流形学习是近年来机器学习及模式识别等领域的一个研究热点,其主要目标是去发现高维观察数据空间的低维光滑流形。自从2000年Roweis和Saul提出LLE算法、Tenenbaum等人提出Isomap算法,特别是Donoho等人发现Isomap算法能够准确发现人脸图像流形潜在的参数空间、张长水等人将LLE算法用于人脸识别并取得了较好的识别效果之后,基于流形学习的人脸识别研究引起了人们的广泛关注。本文对流形学习算法在人脸识别中的应用问题进行研究,提出了3种新的基于流形学习的人脸识别算法,通过仿真实验验证了它们的有效性。主要工作和创新成果集中在以下几个方面:
1.简要介绍了流形学习研究中涉及的相关数学知识,如拓扑流形、微分流形、黎曼流形、测地线、Hausdorff距离等,为本文的研究提供理论支持。
2.分析讨论了流形学习在人脸识别应用中的一些关键问题。1)介绍了流形学习的研究动机、技术路线,主流流形学习算法的优势及存在不足。2)分析了人脸识别主要技术的优势及存在困难,指出了流形学习应用于人脸识别的可能性及可行性。3)针对人脸图像数据高维、非结构化的特点,分析讨论了高维空间的维数约简、维数灾难、数据稀疏性、空空间现象、胖尾现象等问题,从数学模型的角度讨论了流形学习与维数约简、本征维数估计、监督学习、半监督学习、监督流形学习及半监督流形学习等问题,揭示了它们的区别与联系。
3.构建模型、搭建实验平台,将主流流形学习算法应用于人脸识别。
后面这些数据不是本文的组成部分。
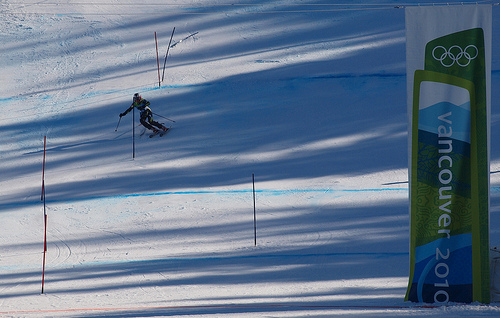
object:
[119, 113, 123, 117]
hand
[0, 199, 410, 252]
shade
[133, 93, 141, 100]
helmet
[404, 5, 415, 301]
edge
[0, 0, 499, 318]
ground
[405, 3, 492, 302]
banner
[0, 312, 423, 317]
line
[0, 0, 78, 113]
tracks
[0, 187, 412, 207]
marking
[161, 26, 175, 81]
pole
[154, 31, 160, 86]
pole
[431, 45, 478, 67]
sign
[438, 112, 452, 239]
name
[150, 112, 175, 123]
pole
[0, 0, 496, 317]
snow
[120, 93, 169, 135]
man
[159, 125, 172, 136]
skies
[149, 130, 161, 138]
skiis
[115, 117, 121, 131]
rod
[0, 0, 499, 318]
hill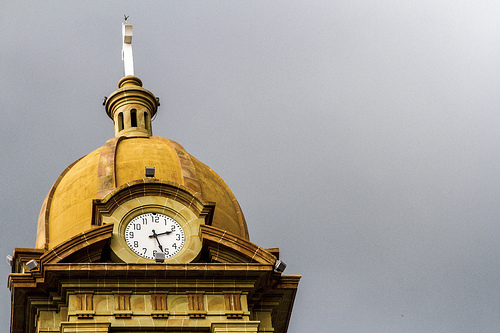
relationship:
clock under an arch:
[123, 206, 184, 258] [85, 177, 216, 217]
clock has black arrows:
[123, 206, 184, 258] [146, 229, 174, 250]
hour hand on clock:
[148, 229, 171, 238] [123, 209, 185, 261]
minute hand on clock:
[151, 230, 165, 253] [123, 209, 185, 261]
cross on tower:
[118, 22, 138, 72] [4, 18, 303, 331]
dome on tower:
[32, 135, 250, 250] [4, 18, 303, 331]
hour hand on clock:
[148, 228, 174, 238] [123, 209, 185, 261]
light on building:
[272, 257, 288, 274] [4, 23, 302, 332]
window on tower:
[116, 112, 125, 131] [4, 18, 303, 331]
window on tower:
[128, 107, 136, 127] [4, 18, 303, 331]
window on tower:
[143, 110, 150, 130] [4, 18, 303, 331]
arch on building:
[23, 225, 280, 274] [4, 14, 302, 333]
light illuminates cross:
[20, 255, 40, 276] [118, 22, 136, 78]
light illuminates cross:
[272, 261, 285, 274] [118, 22, 136, 78]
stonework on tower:
[36, 286, 263, 331] [4, 18, 303, 331]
进行仿真实验,系统分析其应用的可能性,优势及存在的问题。1)线性流形学习算法人脸识别仿真实验:主成分分析(PCA)、线性判别分析算法(LDA)、局部保距投影(LPP)等。2)非线性流形学习算法人脸识别仿真实验:等距映射(Isomap),局部线性嵌入算法(LLE)、Laplacian特征映射(LE)、局部切空间排列(LTSA)等。
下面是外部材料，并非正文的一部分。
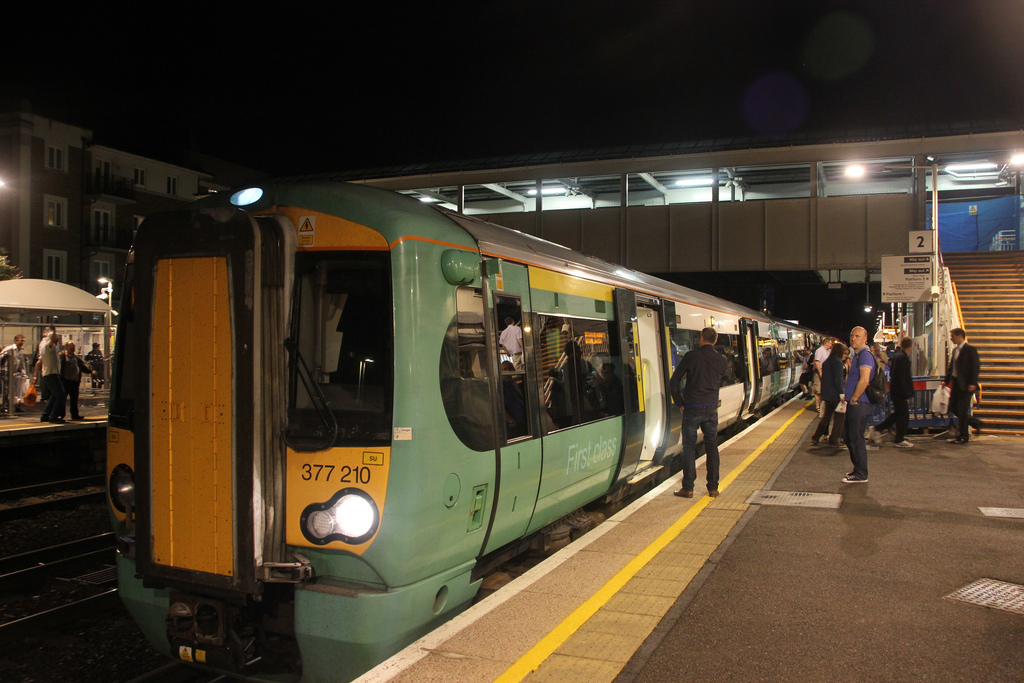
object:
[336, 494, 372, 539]
headlight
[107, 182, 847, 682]
train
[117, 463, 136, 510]
headlight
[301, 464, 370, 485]
numbers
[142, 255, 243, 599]
door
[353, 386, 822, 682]
line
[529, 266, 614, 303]
line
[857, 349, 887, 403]
backpack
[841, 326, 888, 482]
man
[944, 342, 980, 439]
suit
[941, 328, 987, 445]
man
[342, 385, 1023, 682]
platform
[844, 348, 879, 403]
shirt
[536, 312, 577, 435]
window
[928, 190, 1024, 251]
wall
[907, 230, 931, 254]
sign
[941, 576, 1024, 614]
square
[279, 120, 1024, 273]
walkway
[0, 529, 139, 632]
track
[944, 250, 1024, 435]
stairway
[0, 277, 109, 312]
canopy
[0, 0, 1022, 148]
sky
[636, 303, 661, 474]
doorway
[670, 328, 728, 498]
man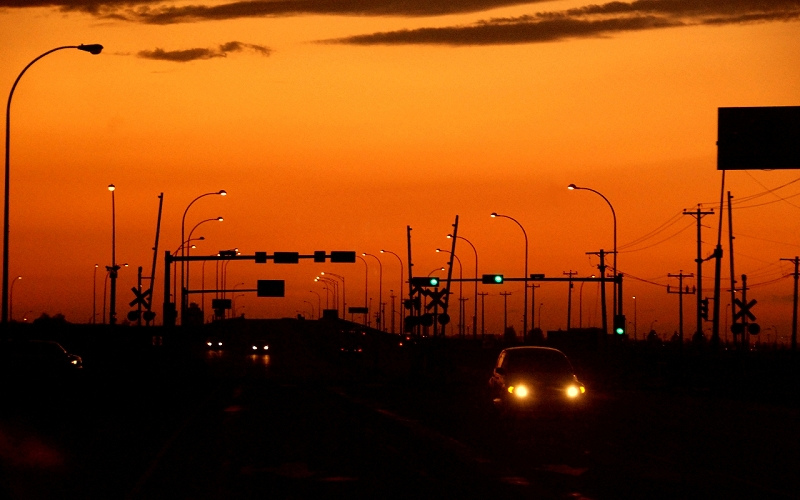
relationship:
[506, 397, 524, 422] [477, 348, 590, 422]
tire on vehicle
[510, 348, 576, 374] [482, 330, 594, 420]
windshield on vehicle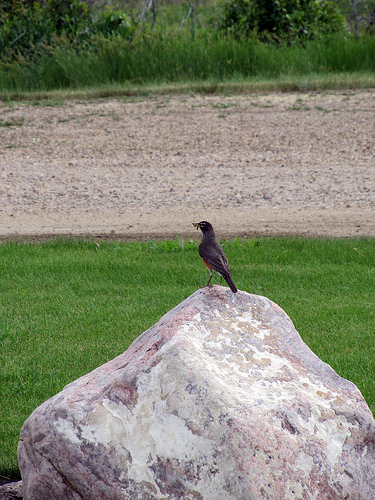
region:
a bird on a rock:
[177, 195, 271, 325]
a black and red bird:
[174, 203, 252, 311]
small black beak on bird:
[189, 217, 204, 230]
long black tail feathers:
[207, 254, 257, 317]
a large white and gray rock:
[15, 276, 356, 498]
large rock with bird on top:
[68, 204, 345, 498]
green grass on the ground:
[4, 225, 373, 438]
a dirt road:
[13, 86, 370, 270]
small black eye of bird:
[198, 218, 204, 228]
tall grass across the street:
[43, 22, 371, 76]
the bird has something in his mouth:
[142, 207, 244, 307]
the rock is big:
[76, 266, 364, 494]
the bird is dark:
[183, 204, 281, 317]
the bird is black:
[128, 203, 306, 312]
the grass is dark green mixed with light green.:
[56, 261, 160, 324]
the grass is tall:
[68, 30, 255, 79]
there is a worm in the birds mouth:
[184, 207, 244, 283]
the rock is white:
[152, 363, 259, 463]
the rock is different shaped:
[73, 301, 271, 451]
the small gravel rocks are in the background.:
[87, 116, 299, 202]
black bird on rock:
[179, 205, 251, 299]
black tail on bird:
[227, 272, 240, 289]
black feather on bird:
[210, 246, 227, 267]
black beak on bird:
[185, 212, 198, 222]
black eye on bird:
[199, 217, 203, 227]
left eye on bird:
[198, 217, 209, 234]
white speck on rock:
[177, 308, 224, 356]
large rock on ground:
[68, 279, 340, 446]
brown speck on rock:
[115, 375, 156, 422]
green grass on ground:
[32, 275, 145, 357]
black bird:
[184, 214, 236, 295]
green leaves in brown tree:
[48, 20, 81, 44]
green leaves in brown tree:
[113, 3, 149, 27]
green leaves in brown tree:
[247, 25, 286, 51]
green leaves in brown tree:
[12, 6, 49, 43]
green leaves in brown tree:
[71, 13, 142, 52]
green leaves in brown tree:
[180, 20, 210, 52]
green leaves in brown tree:
[311, 12, 347, 48]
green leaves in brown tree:
[216, 18, 238, 43]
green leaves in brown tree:
[102, 9, 146, 58]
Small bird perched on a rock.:
[0, 219, 371, 497]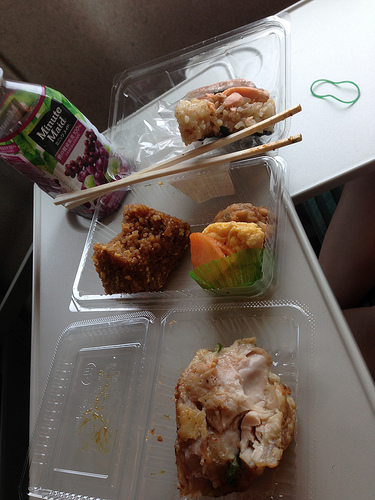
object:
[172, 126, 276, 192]
chopstick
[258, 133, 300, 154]
foot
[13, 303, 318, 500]
plastic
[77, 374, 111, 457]
sauce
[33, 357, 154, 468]
meat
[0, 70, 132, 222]
bottle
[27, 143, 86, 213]
logo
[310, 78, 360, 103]
band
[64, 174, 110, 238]
grapes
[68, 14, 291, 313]
box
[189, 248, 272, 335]
food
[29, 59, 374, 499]
tray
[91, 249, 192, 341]
food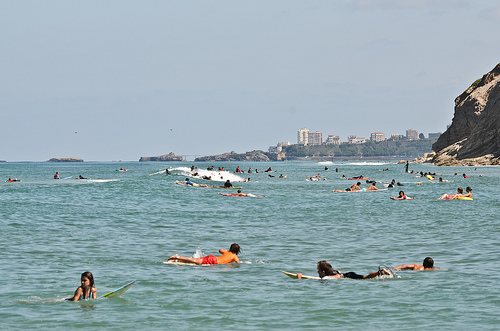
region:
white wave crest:
[156, 165, 243, 182]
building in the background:
[298, 123, 443, 146]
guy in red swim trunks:
[166, 237, 244, 267]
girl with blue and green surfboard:
[53, 269, 135, 301]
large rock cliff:
[419, 62, 499, 164]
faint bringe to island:
[178, 150, 205, 162]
4.针对流形学习算法未能充分利用样本的类别信息,一般不适合用于分类,不能有效的消除图像中冗余信息;Isomap算法需要较多的训练样本来描述非线性流形结构,而人脸识别本身是一个小样本问题,通常训练样本不是很多,进而影响了识别效果。提出了一种新的人脸识别算法并在公开人脸数据库中验证了算法的有效性。
5.LTSA算法是著名的流形学习算法之一。但如果在模式识别时遇到相似的流形,两种流形相似的模型放在一起就构成了复杂流形,这时就很难用LTSA算法加以分类。针对这个问题,本文提出了一种新的人脸识别算法并在公开人脸数据库中验证了算法的有效性。
6.针对监督学习和非监督学习在利用样本信息方面存在的不足,提出了一种基于半监督流形学习的人脸表情识别方法,在部分有标签信息的人脸表情数据的情况下,通过利用人脸表情图像数据本身的非线性流形结构信息和部分标签信息来调整点与点之间的距离形成距离矩阵,而后基于被调整的距离矩阵进行线性近邻重建来实现维数约减,提取低维鉴别特征用于人脸表情识别。仿真实验验证了算法的有效性。
Human face is the most common visual part. Human face recognition has become not only a hot research topic in the field of artificial intelligence and model recognition, but also a most potential recognition technology by biometric characteristic for the merits of being natural, directly perceived, safe and convenient. However, due to the complexity of human face structure, the diversity of face expression and the changeable in face image formation process, computer face recognition technology is universally considered a challenging study topic. In a sense, it is commonly accepted that human face is a manifold structure. Face dataset is a non-linear manifold formed by some inner variables, such as illumination condition, face pose and facial expression. If some controlled variables can be seeked, space dimensionality could be reduced greatly.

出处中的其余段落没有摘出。